* TASK
Work through the records that follow and return each line containing the word "Evaluation".

RECORDS SHOWN START

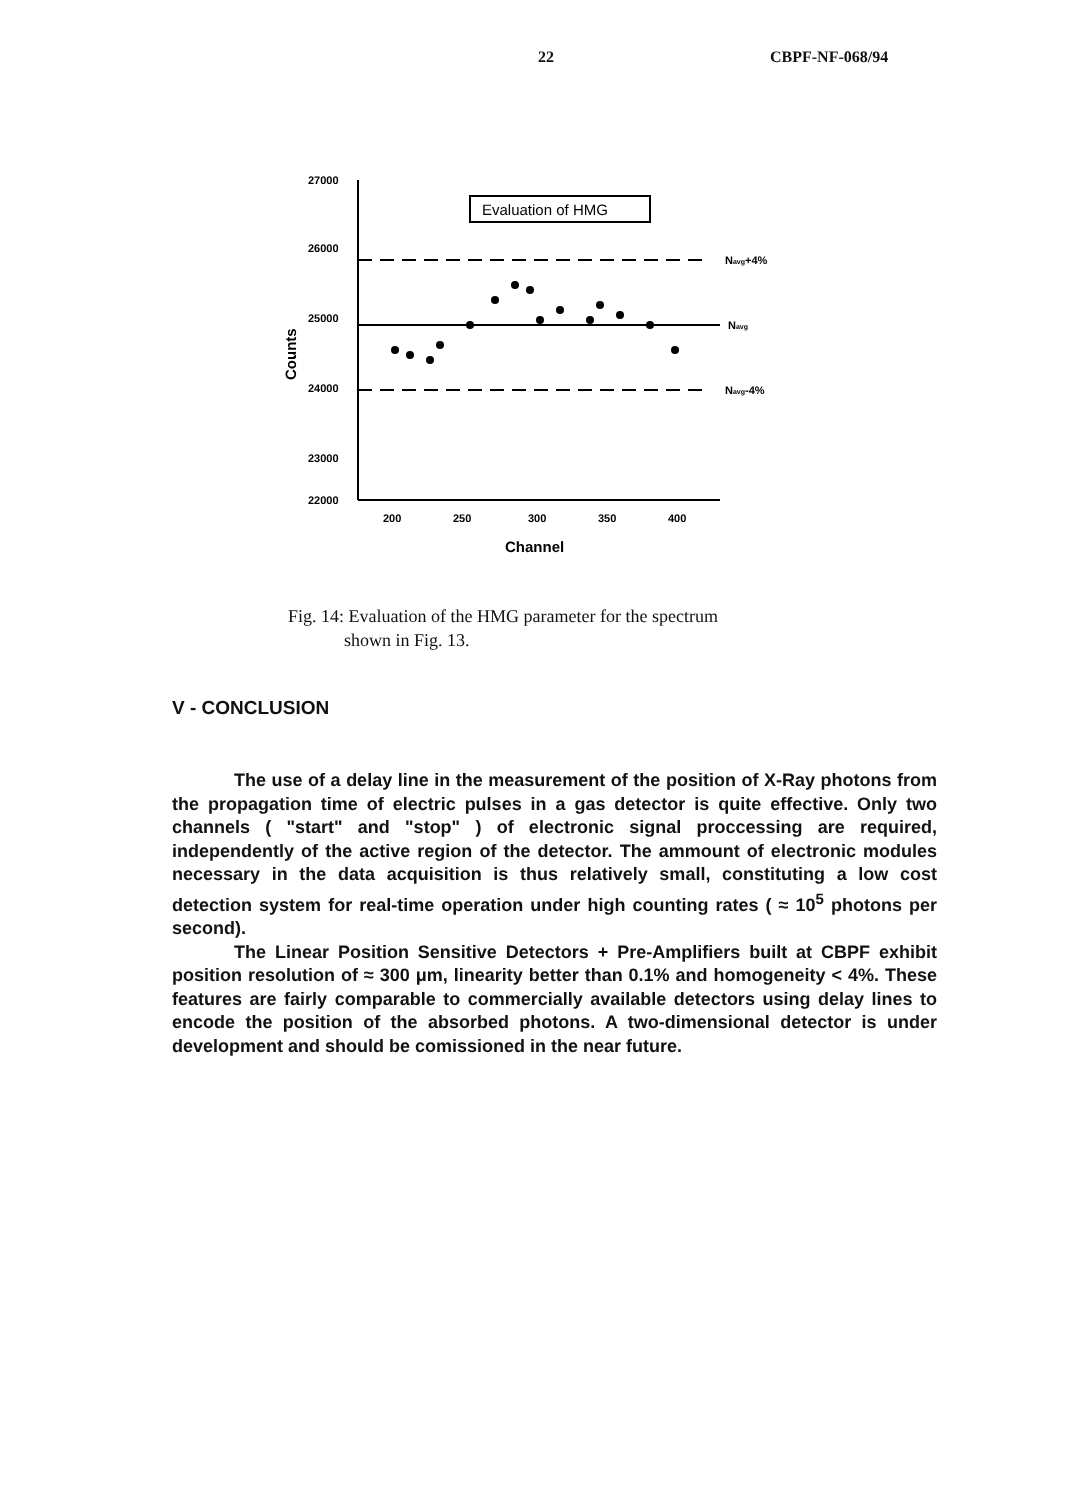22 CBPF-NF-068/94
27000
26000
25000
24000
23000
22000
200
250
300
350
400
Channel
Counts
Evaluation of HMG
Navg+4%
Navg
Navg-4%
Fig. 14: Evaluation of the HMG parameter for the spectrum
shown in Fig. 13.
V - CONCLUSION
The use of a delay line in the measurement of the position of X-Ray photons from the propagation time of electric pulses in a gas detector is quite effective. Only two channels ( "start" and "stop" ) of electronic signal proccessing are required, independently of the active region of the detector. The ammount of electronic modules necessary in the data acquisition is thus relatively small, constituting a low cost detection system for real-time operation under high counting rates ( ≈ 10<sup>5</sup> photons per second).
The Linear Position Sensitive Detectors + Pre-Amplifiers built at CBPF exhibit position resolution of ≈ 300 μm, linearity better than 0.1% and homogeneity < 4%. These features are fairly comparable to commercially available detectors using delay lines to encode the position of the absorbed photons. A two-dimensional detector is under development and should be comissioned in the near future.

RECORDS SHOWN END

* RESULT BELOW
Evaluation of HMG
Fig. 14: Evaluation of the HMG parameter for the spectrum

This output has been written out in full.